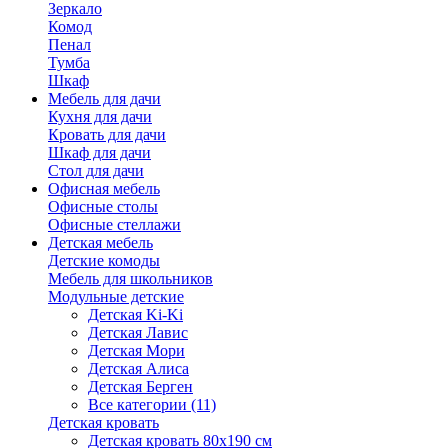
Зеркало
Комод
Пенал
Тумба
Шкаф
Мебель для дачи
Кухня для дачи
Кровать для дачи
Шкаф для дачи
Стол для дачи
Офисная мебель
Офисные столы
Офисные стеллажи
Детская мебель
Детские комоды
Мебель для школьников
Модульные детские
Детская Ki-Ki
Детская Лавис
Детская Мори
Детская Алиса
Детская Берген
Все категории (11)
Детская кровать
Детская кровать 80х190 см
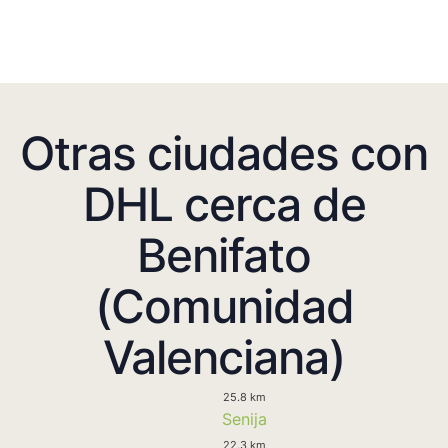
Otras ciudades con
DHL cerca de
Benifato
(Comunidad
Valenciana)
25.8 km
Senija
22.3 km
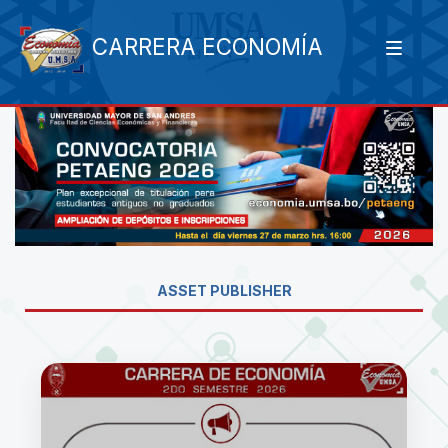
CARRERA ECONOMÍA
ASSET PUBLISHER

YOUR GOAL -
Please give the lines of the listing above again, word for word, leaving out the pictures.

FINISHED TASK -
Зеркало
Комод
Пенал
Тумба
Шкаф
Мебель для дачи
Кухня для дачи
Кровать для дачи
Шкаф для дачи
Стол для дачи
Офисная мебель
Офисные столы
Офисные стеллажи
Детская мебель
Детские комоды
Мебель для школьников
Модульные детские
Детская Ki-Ki
Детская Лавис
Детская Мори
Детская Алиса
Детская Берген
Все категории (11)
Детская кровать
Детская кровать 80х190 см
Otras ciudades con
DHL cerca de
Benifato
(Comunidad
Valenciana)
25.8 km
Senija
22.3 km
CARRERA ECONOMÍA
ASSET PUBLISHER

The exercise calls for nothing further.